**Task details**
Up to and including the line with "is an image", copy the records below exactly from their first line.

**Given entries**

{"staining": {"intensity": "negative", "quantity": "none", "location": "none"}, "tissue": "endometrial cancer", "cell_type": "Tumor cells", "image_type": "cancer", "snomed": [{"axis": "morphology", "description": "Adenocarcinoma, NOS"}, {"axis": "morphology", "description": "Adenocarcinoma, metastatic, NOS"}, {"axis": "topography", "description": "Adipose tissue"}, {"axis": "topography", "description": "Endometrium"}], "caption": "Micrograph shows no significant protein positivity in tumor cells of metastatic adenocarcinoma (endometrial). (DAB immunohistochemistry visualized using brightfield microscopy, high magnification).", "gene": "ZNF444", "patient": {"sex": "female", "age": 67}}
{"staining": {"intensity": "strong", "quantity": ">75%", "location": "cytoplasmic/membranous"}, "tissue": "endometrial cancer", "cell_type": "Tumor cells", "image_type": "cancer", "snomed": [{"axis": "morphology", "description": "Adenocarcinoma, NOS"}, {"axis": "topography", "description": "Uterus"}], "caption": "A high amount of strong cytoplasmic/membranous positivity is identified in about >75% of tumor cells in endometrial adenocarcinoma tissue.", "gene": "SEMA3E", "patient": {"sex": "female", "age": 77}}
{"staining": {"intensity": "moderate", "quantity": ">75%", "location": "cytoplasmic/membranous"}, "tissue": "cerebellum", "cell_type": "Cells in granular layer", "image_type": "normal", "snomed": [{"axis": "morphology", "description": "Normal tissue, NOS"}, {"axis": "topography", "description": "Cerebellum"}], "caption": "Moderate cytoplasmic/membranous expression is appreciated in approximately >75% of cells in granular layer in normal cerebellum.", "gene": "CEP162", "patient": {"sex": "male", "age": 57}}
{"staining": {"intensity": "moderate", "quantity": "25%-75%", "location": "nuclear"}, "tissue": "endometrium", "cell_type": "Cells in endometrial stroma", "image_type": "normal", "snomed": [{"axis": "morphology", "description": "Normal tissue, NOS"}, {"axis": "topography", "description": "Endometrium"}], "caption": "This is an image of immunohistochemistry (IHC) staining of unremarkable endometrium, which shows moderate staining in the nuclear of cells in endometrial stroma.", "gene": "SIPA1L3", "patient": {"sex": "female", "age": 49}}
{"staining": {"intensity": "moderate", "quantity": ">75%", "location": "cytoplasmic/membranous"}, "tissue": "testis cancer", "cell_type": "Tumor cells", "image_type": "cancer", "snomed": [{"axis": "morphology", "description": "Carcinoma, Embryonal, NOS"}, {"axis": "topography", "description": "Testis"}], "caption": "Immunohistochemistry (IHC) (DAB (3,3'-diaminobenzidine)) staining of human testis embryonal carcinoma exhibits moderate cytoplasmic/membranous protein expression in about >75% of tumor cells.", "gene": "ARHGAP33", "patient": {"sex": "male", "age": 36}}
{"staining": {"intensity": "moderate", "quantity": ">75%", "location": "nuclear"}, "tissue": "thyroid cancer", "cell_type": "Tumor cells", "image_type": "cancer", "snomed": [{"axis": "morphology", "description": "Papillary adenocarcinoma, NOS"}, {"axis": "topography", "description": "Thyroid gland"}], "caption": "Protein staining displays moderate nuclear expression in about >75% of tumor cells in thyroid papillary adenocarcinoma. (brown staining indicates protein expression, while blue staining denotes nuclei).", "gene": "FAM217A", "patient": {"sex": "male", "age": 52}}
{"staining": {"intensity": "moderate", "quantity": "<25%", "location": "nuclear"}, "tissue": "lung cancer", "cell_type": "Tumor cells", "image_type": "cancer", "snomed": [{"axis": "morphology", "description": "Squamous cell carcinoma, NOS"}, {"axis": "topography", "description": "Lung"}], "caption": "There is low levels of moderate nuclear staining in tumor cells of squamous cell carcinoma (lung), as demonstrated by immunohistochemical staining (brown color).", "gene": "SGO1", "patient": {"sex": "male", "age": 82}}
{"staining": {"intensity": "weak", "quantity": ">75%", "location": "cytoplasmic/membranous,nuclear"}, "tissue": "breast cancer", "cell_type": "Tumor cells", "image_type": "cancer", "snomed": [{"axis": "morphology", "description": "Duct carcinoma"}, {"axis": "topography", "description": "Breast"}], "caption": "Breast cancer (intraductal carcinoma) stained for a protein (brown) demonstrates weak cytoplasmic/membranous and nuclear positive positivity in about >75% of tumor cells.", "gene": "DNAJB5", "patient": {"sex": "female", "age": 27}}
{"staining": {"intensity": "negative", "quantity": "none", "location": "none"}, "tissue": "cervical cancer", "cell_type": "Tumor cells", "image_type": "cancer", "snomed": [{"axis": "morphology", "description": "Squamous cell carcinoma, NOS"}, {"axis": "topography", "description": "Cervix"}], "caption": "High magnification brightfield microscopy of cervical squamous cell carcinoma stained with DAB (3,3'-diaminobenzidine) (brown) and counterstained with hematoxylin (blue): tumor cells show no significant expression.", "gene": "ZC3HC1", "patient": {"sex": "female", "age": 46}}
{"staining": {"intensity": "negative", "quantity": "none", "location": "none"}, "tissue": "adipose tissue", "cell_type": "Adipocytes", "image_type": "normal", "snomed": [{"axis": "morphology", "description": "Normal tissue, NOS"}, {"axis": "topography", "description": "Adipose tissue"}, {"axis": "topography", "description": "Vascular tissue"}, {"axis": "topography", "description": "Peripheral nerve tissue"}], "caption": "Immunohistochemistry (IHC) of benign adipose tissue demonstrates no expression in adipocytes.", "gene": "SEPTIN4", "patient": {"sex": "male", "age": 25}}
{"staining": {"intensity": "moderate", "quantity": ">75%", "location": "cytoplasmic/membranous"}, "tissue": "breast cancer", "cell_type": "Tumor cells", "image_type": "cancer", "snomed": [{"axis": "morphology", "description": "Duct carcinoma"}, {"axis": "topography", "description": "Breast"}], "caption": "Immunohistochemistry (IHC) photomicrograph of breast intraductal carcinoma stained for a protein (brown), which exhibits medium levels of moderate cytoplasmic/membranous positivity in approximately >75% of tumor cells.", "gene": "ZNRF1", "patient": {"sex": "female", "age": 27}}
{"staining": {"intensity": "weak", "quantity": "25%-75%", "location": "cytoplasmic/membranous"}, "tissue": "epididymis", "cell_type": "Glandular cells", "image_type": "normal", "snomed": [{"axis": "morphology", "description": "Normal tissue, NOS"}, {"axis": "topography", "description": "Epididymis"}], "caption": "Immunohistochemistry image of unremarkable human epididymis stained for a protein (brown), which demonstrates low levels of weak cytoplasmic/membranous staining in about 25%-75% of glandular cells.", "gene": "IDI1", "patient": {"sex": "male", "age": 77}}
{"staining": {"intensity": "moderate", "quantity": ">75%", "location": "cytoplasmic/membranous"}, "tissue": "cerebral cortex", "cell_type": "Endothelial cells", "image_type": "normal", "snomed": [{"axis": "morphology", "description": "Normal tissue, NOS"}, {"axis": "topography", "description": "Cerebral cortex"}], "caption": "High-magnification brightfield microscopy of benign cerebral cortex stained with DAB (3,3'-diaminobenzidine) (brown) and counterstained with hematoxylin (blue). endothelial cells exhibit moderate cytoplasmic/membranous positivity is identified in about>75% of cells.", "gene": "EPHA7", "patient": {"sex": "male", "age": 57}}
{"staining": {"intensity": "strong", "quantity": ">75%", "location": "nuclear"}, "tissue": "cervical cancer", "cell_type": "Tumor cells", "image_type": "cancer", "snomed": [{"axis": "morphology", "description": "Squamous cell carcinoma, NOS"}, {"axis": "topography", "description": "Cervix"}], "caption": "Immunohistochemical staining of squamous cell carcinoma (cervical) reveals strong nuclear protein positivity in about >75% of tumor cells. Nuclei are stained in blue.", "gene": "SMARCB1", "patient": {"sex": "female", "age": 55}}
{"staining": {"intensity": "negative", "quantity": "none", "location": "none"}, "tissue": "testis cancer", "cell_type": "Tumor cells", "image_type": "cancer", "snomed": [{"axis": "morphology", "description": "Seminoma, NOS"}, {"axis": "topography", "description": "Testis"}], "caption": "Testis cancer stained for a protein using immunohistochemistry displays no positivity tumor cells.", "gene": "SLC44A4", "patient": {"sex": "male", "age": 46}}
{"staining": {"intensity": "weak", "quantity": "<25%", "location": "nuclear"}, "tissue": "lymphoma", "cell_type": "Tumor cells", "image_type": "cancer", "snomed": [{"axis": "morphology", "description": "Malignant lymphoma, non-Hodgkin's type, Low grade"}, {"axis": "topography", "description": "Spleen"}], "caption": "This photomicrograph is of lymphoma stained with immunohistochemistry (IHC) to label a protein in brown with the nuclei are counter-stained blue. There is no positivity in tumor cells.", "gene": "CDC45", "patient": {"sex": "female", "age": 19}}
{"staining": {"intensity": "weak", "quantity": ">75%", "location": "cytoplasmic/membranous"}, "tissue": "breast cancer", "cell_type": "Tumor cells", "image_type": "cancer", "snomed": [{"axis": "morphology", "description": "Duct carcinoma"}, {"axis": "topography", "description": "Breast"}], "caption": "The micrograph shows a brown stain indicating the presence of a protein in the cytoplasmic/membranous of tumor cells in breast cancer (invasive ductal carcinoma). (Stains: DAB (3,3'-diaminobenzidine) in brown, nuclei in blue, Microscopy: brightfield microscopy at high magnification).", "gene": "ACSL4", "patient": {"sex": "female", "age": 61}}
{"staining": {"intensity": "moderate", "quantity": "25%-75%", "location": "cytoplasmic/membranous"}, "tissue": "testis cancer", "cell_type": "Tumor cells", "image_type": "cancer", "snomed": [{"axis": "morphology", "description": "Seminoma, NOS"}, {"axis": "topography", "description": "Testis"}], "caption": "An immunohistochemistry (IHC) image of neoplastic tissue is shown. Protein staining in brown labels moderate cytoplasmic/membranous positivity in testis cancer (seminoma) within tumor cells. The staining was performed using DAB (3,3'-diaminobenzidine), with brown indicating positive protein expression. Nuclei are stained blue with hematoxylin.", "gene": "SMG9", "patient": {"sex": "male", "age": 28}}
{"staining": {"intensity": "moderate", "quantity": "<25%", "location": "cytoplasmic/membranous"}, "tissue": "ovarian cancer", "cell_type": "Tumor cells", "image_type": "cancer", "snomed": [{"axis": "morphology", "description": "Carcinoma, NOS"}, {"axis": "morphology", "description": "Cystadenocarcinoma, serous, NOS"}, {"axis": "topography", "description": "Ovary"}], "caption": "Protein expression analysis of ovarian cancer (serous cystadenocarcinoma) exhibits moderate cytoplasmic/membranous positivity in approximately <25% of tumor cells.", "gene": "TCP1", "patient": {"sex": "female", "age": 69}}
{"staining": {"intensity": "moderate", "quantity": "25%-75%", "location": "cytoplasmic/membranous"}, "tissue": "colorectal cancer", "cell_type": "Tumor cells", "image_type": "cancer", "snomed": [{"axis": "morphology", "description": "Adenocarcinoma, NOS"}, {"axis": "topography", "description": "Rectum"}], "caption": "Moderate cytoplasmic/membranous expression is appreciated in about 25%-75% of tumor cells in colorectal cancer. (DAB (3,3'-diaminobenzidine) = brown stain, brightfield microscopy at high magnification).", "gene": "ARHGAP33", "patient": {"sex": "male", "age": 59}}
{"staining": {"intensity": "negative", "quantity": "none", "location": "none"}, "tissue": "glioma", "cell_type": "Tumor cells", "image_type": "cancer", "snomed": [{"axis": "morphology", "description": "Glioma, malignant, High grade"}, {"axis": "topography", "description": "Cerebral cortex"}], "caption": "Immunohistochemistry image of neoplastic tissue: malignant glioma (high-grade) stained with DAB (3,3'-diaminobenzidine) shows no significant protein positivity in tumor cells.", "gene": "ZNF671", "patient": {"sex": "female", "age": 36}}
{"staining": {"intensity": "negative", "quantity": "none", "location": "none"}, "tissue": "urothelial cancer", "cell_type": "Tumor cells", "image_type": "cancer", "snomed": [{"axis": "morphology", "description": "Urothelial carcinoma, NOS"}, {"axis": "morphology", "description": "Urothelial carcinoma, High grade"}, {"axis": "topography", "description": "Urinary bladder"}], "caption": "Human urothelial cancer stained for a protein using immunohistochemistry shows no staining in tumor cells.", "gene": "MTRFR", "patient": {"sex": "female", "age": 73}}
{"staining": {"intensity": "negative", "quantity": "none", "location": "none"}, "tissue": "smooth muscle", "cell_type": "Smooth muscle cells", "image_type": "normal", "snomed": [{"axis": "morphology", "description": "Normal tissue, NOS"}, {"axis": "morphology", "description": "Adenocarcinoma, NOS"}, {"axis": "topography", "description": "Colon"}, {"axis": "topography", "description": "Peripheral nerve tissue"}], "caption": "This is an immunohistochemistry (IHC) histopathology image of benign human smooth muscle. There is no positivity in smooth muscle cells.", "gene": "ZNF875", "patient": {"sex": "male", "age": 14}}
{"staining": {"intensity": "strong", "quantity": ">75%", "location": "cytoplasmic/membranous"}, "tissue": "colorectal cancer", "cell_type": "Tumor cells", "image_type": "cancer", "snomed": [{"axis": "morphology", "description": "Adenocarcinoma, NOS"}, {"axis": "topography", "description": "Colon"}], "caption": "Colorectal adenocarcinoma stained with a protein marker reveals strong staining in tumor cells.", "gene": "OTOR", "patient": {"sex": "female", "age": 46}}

**The completed task**
{"staining": {"intensity": "negative", "quantity": "none", "location": "none"}, "tissue": "endometrial cancer", "cell_type": "Tumor cells", "image_type": "cancer", "snomed": [{"axis": "morphology", "description": "Adenocarcinoma, NOS"}, {"axis": "morphology", "description": "Adenocarcinoma, metastatic, NOS"}, {"axis": "topography", "description": "Adipose tissue"}, {"axis": "topography", "description": "Endometrium"}], "caption": "Micrograph shows no significant protein positivity in tumor cells of metastatic adenocarcinoma (endometrial). (DAB immunohistochemistry visualized using brightfield microscopy, high magnification).", "gene": "ZNF444", "patient": {"sex": "female", "age": 67}}
{"staining": {"intensity": "strong", "quantity": ">75%", "location": "cytoplasmic/membranous"}, "tissue": "endometrial cancer", "cell_type": "Tumor cells", "image_type": "cancer", "snomed": [{"axis": "morphology", "description": "Adenocarcinoma, NOS"}, {"axis": "topography", "description": "Uterus"}], "caption": "A high amount of strong cytoplasmic/membranous positivity is identified in about >75% of tumor cells in endometrial adenocarcinoma tissue.", "gene": "SEMA3E", "patient": {"sex": "female", "age": 77}}
{"staining": {"intensity": "moderate", "quantity": ">75%", "location": "cytoplasmic/membranous"}, "tissue": "cerebellum", "cell_type": "Cells in granular layer", "image_type": "normal", "snomed": [{"axis": "morphology", "description": "Normal tissue, NOS"}, {"axis": "topography", "description": "Cerebellum"}], "caption": "Moderate cytoplasmic/membranous expression is appreciated in approximately >75% of cells in granular layer in normal cerebellum.", "gene": "CEP162", "patient": {"sex": "male", "age": 57}}
{"staining": {"intensity": "moderate", "quantity": "25%-75%", "location": "nuclear"}, "tissue": "endometrium", "cell_type": "Cells in endometrial stroma", "image_type": "normal", "snomed": [{"axis": "morphology", "description": "Normal tissue, NOS"}, {"axis": "topography", "description": "Endometrium"}], "caption": "This is an image of immunohistochemistry (IHC) staining of unremarkable endometrium, which shows moderate staining in the nuclear of cells in endometrial stroma.", "gene": "SIPA1L3", "patient": {"sex": "female", "age": 49}}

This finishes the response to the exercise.